• WHAT NEEDS TO BE DONE: Return every line of the listing below word for word, keeping the original order.
** START GIVEN DATA **
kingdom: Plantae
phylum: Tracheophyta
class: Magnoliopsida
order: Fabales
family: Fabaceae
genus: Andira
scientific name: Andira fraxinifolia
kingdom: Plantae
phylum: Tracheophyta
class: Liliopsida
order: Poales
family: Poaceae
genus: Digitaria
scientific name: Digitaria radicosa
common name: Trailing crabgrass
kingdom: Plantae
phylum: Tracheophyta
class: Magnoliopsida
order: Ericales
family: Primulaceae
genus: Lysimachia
** END GIVEN DATA **
• ANSWER TO THIS PROBLEM:
kingdom: Plantae
phylum: Tracheophyta
class: Magnoliopsida
order: Fabales
family: Fabaceae
genus: Andira
scientific name: Andira fraxinifolia
kingdom: Plantae
phylum: Tracheophyta
class: Liliopsida
order: Poales
family: Poaceae
genus: Digitaria
scientific name: Digitaria radicosa
common name: Trailing crabgrass
kingdom: Plantae
phylum: Tracheophyta
class: Magnoliopsida
order: Ericales
family: Primulaceae
genus: Lysimachia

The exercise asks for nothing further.